La quiete della zona industriale di Biassono, situata a breve distanza dallo storico Autodromo Nazionale di Monza, è stata a lungo interrotta da raduni clandestini domenicali diventati un appuntamento fisso per centinaia di giovanissimi. Questi lunghi rettilinei, deserti nei giorni festivi, si trasformavano in piste improvvisate per pericolose gare di velocità ed esibizioni spericolate su due ruote.
Un rituale dominato dalla ricerca della performance estrema e del rischio che ha purtroppo trovato il suo tragico epilogo nella morte del sedicenne Christian Donzello, rimasto vittima di un terribile scontro.

La scomparsa del ragazzo ha squarciato il velo di silenzio su una realtà sommersa, spingendo i Carabinieri e la magistratura ad avviare un'articolata indagine per fare piena luce sul fenomeno e sulle sue ramificazioni. Gli accertamenti investigativi hanno subito evidenziato come questi eventi non fossero affatto casuali o spontanei, bensì pianificati accuratamente attraverso canali di messaggistica crittografata. Le piattaforme digitali venivano utilizzate come una vera e propria centrale logistica per concordare orari e localizzazioni esatte, eludendo così i controlli delle Forze dell'Ordine e amplificando in anticipo la risonanza delle sfide sui social network.

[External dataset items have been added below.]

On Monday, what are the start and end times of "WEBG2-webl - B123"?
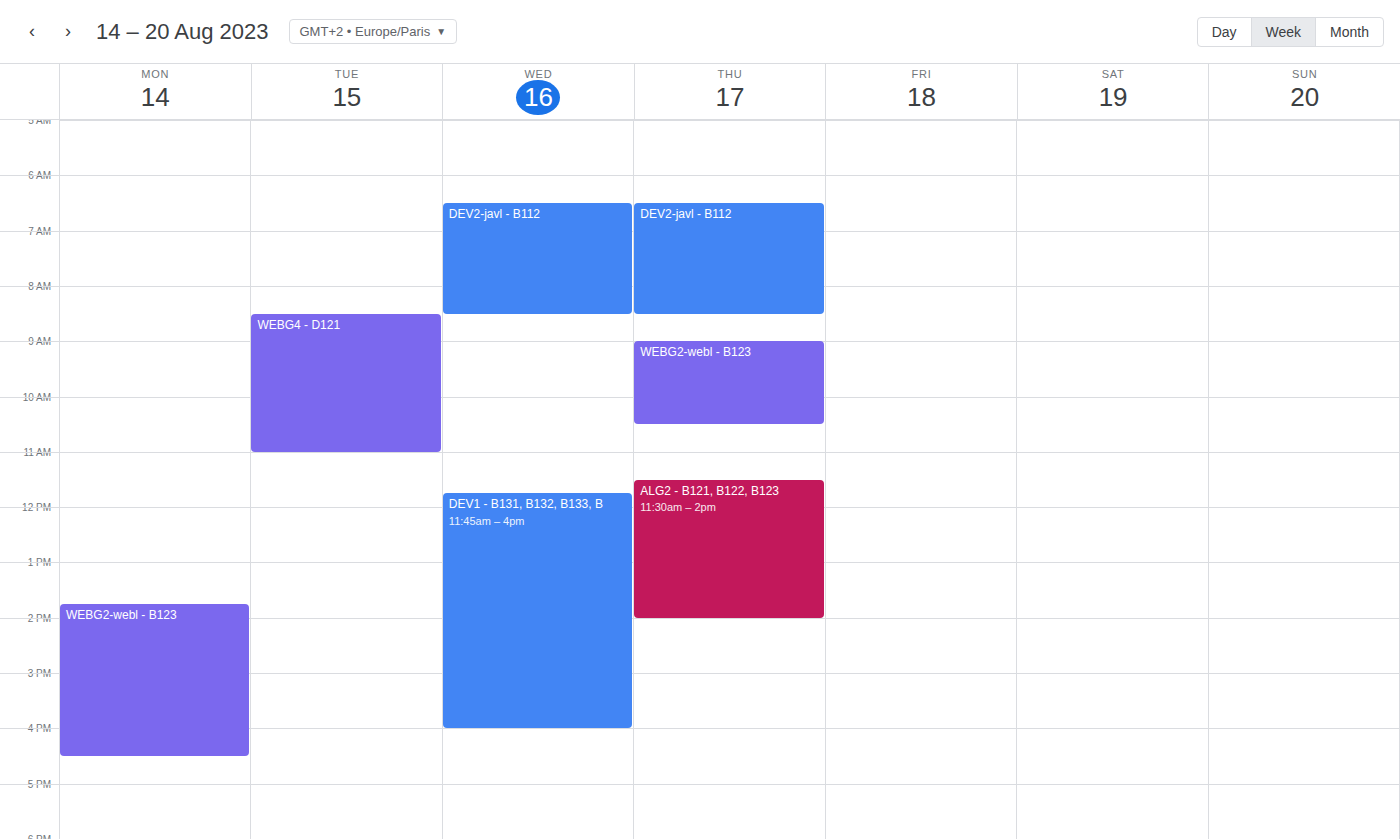
13:45 to 16:30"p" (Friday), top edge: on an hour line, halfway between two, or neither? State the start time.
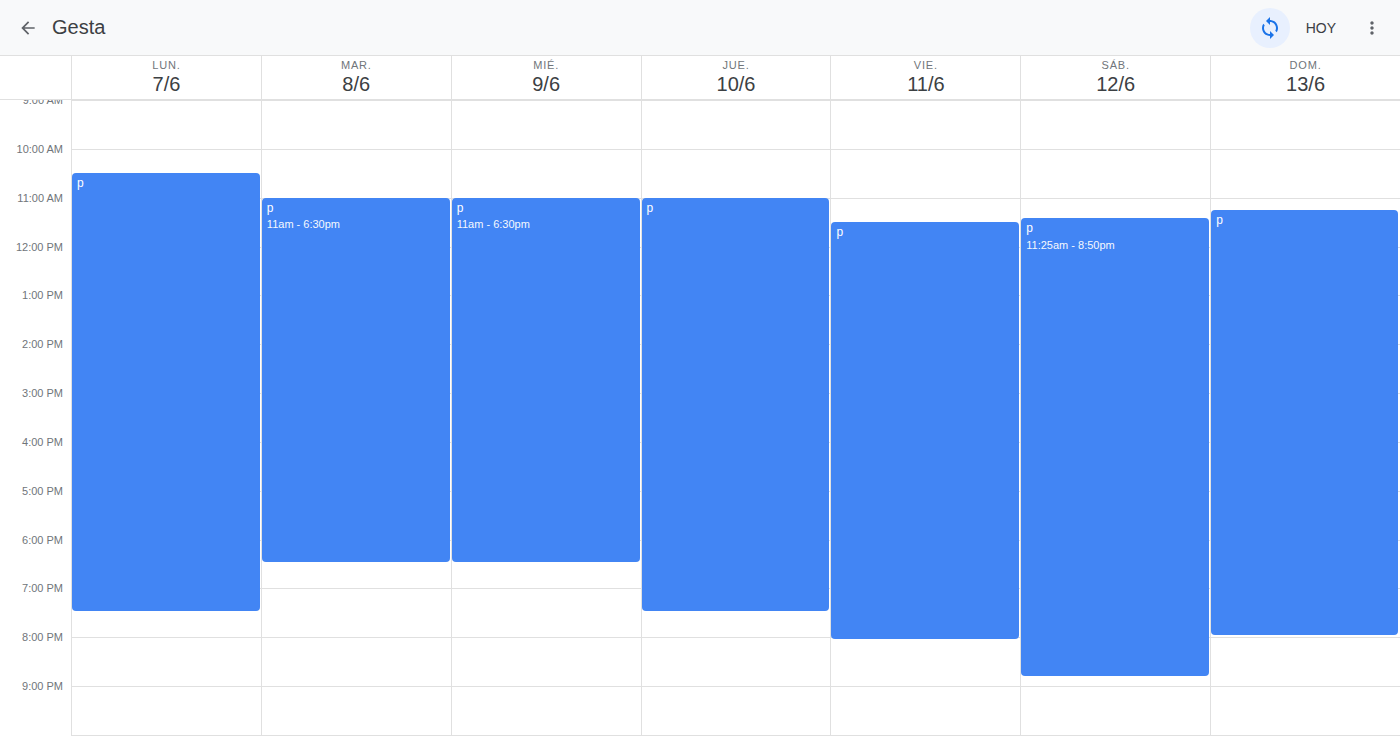
11:30 AM -- halfway between the 11 AM and 12 PM lines.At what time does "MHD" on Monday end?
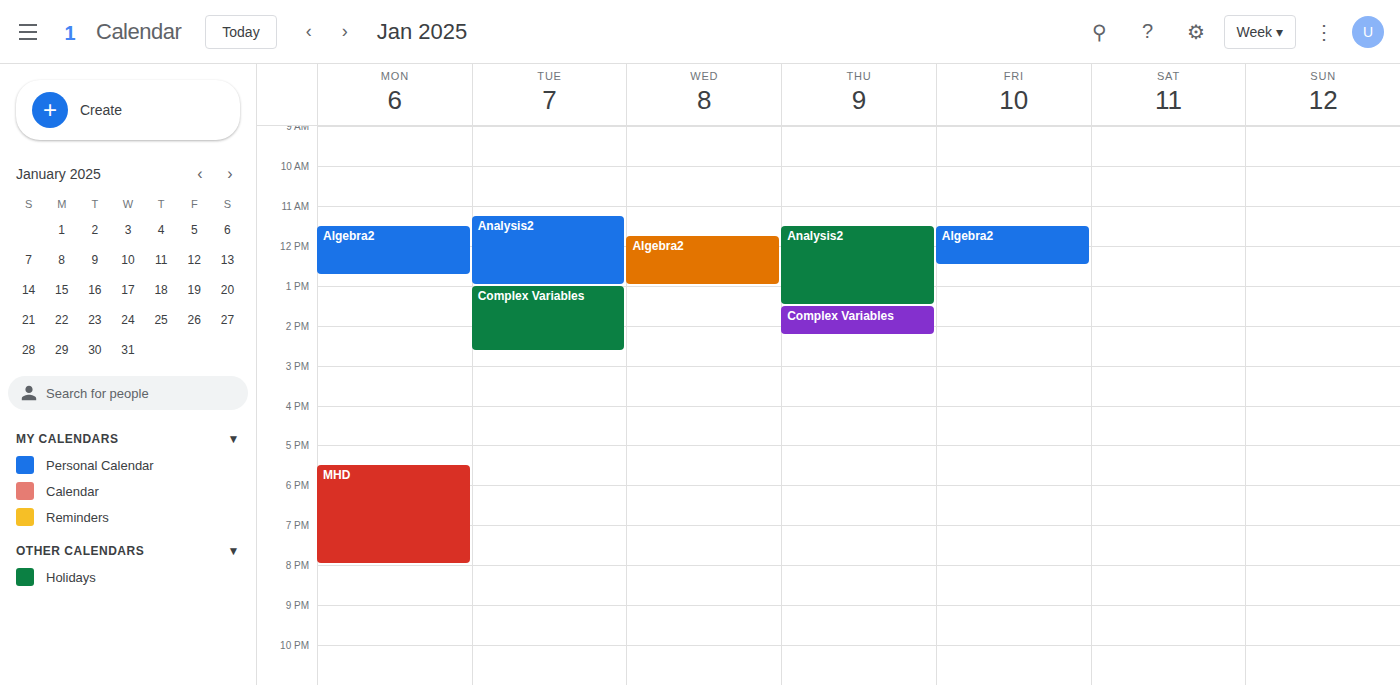
8:00 PMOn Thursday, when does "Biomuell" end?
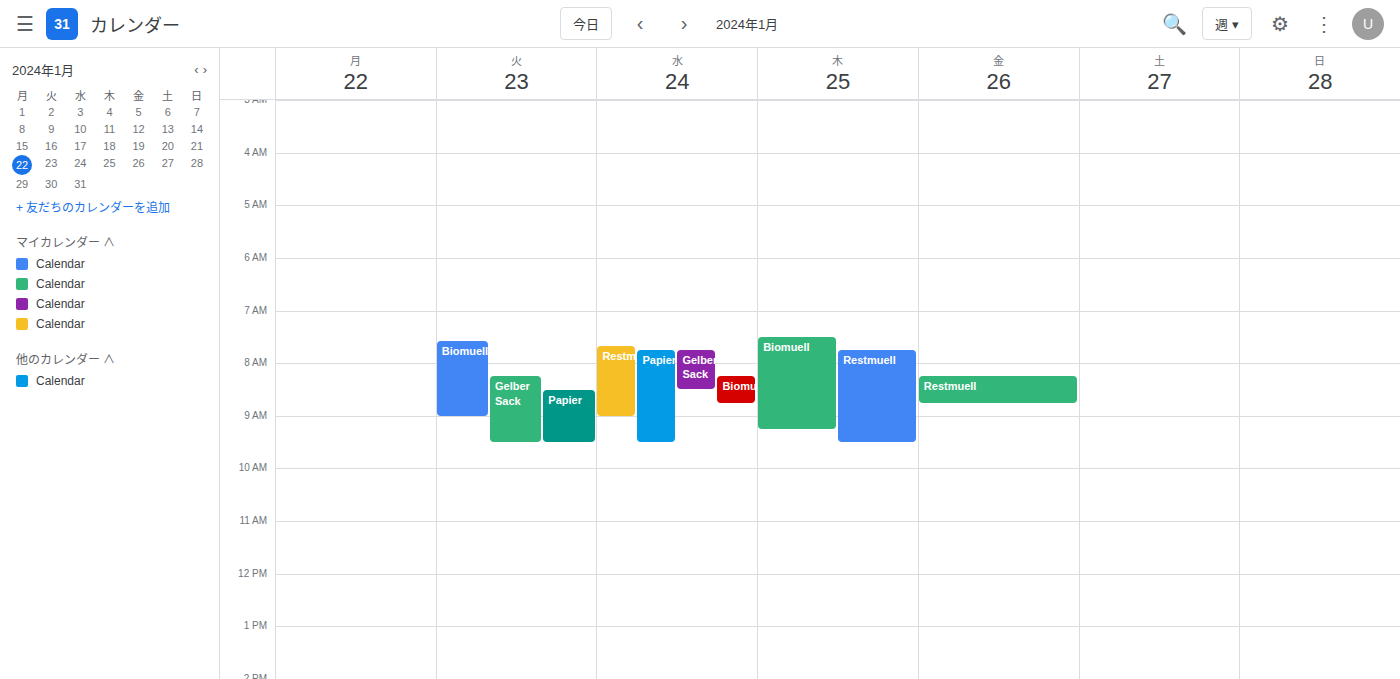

Nel contesto di questi raduni abusivi, l'esibizione della bravata era infatti legata a doppio filo con la necessità di catturarla in tempo reale con gli smartphone. Accelerazioni, sorpassi azzardati e impennate al limite venivano continuamente filmati per poi essere caricati su piattaforme come TikTok e Instagram, alimentando un circuito virtuale di visualizzazioni e scambi di consensi volto a monetizzare la condotta illecita in termini di popolarità digitale. Proprio seguendo questo collaudato copione, il giorno del dramma la motocicletta guidata dal giovane si è scontrata violentemente con un'autovettura che si trovava a transitare lungo la via industriale. L'impatto si è rivelato fatale per il sedicenne nonostante i tempestivi tentativi di rianimazione e il trasporto d'urgenza in ospedale, mentre un altro minore ha riportato gravi ferite nello schianto.

Le ripercussioni giudiziarie non si sono fatte attendere: la magistratura ha iscritto diverse persone nel registro degli indagati con accuse pesanti, che variano dall'omicidio stradale alle lesioni personali gravissime, fino alla partecipazione attiva a competizioni sportive clandestine su strade pubbliche, reato severamente punito dalle normative vigenti. L'attenzione degli inquirenti si è allargata in parallelo anche al ruolo dei nuclei familiari, in particolar modo nei casi in cui è emersa la mancata vigilanza o il consenso esplicito all'utilizzo di motoveicoli truccati e modificati nelle componenti meccaniche per incrementarne le prestazioni, superando ampiamente i limiti di cilindrata e potenza consentiti dalla legge per i minori.
Sotto la lente della Procura vi è inoltre la posizione degli spettatori presenti che hanno filmato le fasi dell'incidente e i momenti immediatamente successivi, poiché la diffusione e la conservazione di tali video potrebbero configurare profili di favoreggiamento o di concorso morale nell'organizzazione dell'evento.

Questa vicenda ha inevitabilmente aperto una profonda riflessione istituzionale e sociologica sulla vulnerabilità dei distretti produttivi periferici e sul disagio giovanile nel Nord Italia. Le aree industriali, prive di presidi e isolate nei giorni festivi, divengono troppo facilmente zone franche per la ricerca dell'adrenalina. Sebbene le amministrazioni locali abbiano risposto nell'immediato intensificando la videosorveglianza e introducendo barriere fisiche e dossi artificiali per rendere i rettilinei impraticabili, l'azione repressiva da sola non basta.